In view of the high reactivity between CMVMN and HSA, it become notable for the performance of CMVMN in cells with abundant HSA. A variety of major plasma proteins, including albumin, were secreted in liver cells.[66, 67] Likely, the existence of HSA in cytoplasmic matrix and other organelles would induce a relatively high fluorescent signal outside of mitochondria for liver cells. To have a better vision of the co-localization efficiency, 3D z-stack imaging was obtained. The calculated Pearson's co-localization coefficient was good for C2C12 cells (0.90) (Figure S33) again, but became attenuated but tolerable (0.69–0.71) for liver cells, indicating the amination of CMVMN with HSA in liver cells. Additionally, a good mitochondria-staining ability was witnessed for A549 cells as expected. Hence, the pH-dependent reactivity of CMVMN made it a promising mitochondria-staining probe and other reactive proteins like HSA did exist in mitochondria for CMVMN. On the other hand, the fluorescence intensity in liver cells (HepG2 cells and L-02 cells) was found to be not significantly enhanced compared with that of C2C12 cells and A549 cells (Figure S34). Also, the mitochondria isolated from C2C12 cells induced an obvious enhancement in fluorescent signal after mixing with CMVMN (Figure S35).

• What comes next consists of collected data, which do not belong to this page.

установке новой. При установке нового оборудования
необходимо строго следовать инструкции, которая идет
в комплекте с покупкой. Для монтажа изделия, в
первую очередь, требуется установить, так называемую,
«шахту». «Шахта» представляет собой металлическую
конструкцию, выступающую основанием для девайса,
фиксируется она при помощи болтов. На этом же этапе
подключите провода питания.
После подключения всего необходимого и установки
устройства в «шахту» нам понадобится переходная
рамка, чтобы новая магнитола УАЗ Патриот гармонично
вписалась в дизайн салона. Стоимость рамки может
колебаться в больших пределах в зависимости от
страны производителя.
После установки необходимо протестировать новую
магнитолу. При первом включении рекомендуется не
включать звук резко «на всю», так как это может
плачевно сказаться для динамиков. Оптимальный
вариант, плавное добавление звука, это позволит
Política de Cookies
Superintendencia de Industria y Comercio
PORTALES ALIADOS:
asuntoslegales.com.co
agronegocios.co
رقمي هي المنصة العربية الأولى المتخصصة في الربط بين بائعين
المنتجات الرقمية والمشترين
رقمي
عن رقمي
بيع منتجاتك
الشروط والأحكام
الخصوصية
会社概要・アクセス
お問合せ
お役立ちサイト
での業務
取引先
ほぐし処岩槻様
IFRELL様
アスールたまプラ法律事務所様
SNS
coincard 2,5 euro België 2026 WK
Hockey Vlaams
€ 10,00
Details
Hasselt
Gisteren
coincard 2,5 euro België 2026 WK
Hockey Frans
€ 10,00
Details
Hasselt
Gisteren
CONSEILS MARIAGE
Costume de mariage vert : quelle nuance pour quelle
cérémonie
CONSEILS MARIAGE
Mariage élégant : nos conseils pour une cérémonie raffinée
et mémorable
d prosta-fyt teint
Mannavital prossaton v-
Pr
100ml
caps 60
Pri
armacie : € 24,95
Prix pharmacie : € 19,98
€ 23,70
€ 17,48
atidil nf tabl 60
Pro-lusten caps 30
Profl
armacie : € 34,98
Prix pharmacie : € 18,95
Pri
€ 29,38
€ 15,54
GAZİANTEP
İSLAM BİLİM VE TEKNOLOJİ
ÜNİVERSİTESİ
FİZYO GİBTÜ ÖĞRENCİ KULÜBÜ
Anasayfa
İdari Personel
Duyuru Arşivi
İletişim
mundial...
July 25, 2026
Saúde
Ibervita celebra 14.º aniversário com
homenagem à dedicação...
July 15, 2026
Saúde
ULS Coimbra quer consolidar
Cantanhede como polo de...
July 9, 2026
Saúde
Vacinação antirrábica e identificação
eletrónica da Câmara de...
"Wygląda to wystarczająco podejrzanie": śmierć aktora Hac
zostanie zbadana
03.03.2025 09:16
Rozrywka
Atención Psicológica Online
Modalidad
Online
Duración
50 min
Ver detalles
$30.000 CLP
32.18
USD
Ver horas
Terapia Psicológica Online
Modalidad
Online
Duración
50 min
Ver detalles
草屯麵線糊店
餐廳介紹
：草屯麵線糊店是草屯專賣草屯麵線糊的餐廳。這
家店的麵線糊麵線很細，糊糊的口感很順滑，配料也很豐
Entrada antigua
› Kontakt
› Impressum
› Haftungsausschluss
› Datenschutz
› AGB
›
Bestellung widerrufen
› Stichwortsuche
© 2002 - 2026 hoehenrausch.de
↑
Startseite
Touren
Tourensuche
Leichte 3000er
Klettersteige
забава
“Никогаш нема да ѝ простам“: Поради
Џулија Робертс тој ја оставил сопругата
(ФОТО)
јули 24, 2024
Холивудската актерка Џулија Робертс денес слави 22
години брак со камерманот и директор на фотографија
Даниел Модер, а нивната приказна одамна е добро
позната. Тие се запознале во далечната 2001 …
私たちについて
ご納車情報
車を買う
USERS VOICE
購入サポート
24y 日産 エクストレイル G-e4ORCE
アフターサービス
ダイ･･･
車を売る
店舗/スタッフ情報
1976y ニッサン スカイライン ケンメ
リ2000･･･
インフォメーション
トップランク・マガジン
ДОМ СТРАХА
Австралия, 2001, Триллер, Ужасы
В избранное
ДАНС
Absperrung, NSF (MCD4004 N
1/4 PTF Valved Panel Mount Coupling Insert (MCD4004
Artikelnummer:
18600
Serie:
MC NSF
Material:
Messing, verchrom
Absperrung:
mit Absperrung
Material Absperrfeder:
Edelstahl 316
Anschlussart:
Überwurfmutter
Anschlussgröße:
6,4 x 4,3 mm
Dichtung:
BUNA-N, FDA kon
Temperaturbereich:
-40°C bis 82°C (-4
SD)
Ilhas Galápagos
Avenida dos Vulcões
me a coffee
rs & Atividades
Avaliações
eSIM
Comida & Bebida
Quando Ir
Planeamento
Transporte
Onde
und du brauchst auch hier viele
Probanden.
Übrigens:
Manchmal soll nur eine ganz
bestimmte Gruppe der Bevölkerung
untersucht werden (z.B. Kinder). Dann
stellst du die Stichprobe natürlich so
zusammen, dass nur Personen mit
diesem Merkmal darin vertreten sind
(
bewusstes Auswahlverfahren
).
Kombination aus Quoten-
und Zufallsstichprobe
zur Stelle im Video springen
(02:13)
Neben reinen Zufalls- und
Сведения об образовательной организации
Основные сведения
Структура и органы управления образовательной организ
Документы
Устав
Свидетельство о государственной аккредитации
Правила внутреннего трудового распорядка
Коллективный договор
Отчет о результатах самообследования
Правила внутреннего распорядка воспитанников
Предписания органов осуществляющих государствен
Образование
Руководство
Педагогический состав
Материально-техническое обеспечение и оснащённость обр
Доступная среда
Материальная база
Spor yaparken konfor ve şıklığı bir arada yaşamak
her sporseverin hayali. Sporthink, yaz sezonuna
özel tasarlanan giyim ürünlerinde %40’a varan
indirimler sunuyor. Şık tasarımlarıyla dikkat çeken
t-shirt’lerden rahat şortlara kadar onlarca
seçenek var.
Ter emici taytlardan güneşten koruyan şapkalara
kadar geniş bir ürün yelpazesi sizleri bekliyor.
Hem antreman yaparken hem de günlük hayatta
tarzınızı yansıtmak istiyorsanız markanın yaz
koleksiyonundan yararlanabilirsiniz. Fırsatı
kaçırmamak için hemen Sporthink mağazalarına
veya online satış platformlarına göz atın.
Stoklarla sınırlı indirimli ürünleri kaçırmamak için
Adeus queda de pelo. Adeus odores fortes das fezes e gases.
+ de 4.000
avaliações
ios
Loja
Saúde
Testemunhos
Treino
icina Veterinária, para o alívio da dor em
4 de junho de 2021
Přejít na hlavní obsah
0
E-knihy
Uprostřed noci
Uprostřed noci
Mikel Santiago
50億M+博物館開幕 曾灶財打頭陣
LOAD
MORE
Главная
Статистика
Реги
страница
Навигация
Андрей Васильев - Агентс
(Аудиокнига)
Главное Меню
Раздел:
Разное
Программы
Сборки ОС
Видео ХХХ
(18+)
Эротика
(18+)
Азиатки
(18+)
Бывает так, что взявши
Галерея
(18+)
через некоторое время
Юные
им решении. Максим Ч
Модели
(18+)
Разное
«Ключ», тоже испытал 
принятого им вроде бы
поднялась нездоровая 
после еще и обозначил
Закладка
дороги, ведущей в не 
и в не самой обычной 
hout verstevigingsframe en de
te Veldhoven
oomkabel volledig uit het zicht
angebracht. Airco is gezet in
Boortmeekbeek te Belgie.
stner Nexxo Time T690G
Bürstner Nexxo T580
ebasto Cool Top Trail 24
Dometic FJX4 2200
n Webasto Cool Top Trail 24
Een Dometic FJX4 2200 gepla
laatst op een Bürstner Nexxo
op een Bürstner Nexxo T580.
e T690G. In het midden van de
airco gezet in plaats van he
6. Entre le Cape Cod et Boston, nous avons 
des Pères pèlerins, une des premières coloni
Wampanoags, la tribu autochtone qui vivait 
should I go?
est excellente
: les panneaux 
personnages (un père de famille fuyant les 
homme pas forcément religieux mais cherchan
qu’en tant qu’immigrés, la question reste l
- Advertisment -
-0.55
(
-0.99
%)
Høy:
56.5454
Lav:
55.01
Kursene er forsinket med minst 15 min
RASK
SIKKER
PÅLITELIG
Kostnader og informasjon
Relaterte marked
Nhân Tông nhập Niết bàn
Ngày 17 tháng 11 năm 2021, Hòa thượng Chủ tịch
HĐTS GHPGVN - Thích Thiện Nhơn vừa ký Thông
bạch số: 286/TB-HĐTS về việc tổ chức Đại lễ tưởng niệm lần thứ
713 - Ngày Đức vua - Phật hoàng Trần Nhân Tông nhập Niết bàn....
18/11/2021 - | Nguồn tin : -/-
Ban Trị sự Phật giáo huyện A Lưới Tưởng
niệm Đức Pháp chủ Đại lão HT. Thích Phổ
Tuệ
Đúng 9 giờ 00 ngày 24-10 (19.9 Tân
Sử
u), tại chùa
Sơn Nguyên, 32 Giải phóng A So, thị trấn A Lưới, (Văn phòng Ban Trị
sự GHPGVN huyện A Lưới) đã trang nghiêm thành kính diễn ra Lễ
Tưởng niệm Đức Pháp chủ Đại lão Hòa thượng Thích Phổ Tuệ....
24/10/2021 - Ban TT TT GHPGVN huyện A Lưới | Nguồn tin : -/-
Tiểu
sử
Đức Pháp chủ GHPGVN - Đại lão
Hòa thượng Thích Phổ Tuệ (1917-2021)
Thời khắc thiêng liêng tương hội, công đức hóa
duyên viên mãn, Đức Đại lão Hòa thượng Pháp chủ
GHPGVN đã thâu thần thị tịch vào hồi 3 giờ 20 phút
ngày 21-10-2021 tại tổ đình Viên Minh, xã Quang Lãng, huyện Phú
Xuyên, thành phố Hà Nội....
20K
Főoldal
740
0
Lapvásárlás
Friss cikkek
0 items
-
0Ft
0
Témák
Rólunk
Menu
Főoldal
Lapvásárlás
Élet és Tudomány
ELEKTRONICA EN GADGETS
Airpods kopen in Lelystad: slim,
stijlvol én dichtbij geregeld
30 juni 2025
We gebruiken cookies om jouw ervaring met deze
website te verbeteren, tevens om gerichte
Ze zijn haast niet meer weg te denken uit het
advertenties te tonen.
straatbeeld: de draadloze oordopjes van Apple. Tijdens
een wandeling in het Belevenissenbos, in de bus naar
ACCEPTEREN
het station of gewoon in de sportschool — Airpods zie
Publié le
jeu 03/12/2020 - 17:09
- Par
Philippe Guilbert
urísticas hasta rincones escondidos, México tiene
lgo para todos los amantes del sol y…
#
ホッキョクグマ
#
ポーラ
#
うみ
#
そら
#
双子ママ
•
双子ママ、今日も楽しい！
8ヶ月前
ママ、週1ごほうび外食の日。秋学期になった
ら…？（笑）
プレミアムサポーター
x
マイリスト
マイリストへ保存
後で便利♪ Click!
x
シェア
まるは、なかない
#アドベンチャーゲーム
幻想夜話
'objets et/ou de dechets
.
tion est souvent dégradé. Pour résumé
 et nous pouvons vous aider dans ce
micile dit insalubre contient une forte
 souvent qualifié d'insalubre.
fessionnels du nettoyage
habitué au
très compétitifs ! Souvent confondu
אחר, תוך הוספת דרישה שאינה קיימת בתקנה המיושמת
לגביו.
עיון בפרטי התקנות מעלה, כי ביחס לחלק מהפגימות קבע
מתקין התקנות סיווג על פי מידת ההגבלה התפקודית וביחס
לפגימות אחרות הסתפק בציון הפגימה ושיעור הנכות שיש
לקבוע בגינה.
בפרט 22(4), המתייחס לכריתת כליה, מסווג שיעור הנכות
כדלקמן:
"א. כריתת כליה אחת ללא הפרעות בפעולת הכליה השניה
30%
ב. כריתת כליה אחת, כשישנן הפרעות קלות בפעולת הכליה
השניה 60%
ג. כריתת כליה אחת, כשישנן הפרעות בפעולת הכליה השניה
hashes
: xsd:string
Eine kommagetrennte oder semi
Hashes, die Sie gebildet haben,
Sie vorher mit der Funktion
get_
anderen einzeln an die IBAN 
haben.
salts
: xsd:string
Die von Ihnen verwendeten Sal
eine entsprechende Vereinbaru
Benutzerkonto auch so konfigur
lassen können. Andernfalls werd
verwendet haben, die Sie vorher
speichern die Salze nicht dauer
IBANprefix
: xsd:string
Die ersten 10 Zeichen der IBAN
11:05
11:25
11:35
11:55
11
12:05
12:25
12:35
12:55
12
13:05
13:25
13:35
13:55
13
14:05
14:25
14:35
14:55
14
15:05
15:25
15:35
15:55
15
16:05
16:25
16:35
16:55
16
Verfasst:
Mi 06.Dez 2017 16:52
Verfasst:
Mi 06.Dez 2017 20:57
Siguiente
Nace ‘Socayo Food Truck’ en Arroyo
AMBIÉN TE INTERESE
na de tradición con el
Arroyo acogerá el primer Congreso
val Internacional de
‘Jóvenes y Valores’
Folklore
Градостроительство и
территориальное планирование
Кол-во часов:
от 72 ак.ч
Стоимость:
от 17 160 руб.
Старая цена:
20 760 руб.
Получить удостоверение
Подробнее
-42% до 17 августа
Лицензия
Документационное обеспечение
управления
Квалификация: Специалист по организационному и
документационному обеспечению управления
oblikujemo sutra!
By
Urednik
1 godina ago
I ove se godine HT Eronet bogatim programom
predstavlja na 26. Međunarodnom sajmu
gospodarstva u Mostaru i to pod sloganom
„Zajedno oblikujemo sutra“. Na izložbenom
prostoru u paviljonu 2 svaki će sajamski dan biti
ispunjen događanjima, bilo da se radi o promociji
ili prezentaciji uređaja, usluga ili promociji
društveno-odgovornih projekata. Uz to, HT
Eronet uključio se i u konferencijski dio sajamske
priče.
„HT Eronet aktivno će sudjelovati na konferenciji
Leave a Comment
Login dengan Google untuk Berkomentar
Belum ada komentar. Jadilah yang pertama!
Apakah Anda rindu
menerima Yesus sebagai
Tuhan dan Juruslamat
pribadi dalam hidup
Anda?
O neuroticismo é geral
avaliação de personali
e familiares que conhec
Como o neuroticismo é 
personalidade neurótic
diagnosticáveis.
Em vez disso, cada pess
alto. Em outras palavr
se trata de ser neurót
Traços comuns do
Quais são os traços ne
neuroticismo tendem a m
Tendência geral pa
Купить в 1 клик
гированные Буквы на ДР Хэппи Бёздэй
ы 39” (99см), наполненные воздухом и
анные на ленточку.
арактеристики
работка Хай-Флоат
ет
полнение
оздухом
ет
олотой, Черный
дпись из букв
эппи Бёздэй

These further verified our conjecture of the existence of reactive proteins in mitochondria for amination of CMVMN. In previous works, special functional groups like pyridinium and triphenylphosphonium salt were needed to incorporate into luminogens to make them positively charged to target the mitochondria.[68-70] Thus, CMVMN was a neutral molecule with mitochondria staining ability. Undoubtedly, it provided a new paradigm for designing mitochondria staining probes.
3 CONCLUSION
The activated chromone derivative CMVMN reported in this paper filled the gap of selective bioconjugation for native primary amine groups. Its reaction with primary amines was fast, efficient and highly selective in both solution and cells, and could be followed by the intense fluorescence “turn-on” signal. The combination of experimental results and theoretical calculations showed that both steric effect and the intramolecular hydrogen bonding between the carbonyl and NH groups were the cause for the high selectivity of CMVMN toward primary amines. Also, the AIE-active property of CMVMN made it suitable for solid-state sensing of amine vapors and printing process with a good performance in PA diffusion and leakage model. Moreover, CMVMN displayed a good mitochondria-staining property due to its pH-dependent reactivity with primary amines, which provided a new insight into the design of organelle-staining probes. To our knowledge, CMVMN was an example of scarcity for selective bioconjugation of primary amines in situ and it was also a neutral molecule with mitochondria-staining ability. It was anticipated that the present results would not only promote the development of chemoselective reactions in chemistry, but also offers new possibilities in biology.
ACKNOWLEDGMENTS
We are grateful for the financial support from the National Natural Science Foundation of China (21788102), the Research Grants Council of Hong Kong (16307020, 16306620, 16305518, N_HKUST609/19, C6009-17G, and C6014-20w), the Innovation and Technology Commission (ITC-CNERC14SC01 and ITCPD/17-9), and the Natural Science Foundation of Guangdong Province (201913121205002).
CONFLICT OF INTEREST
The authors declare that there is no conflict of interest regarding the publication of this article.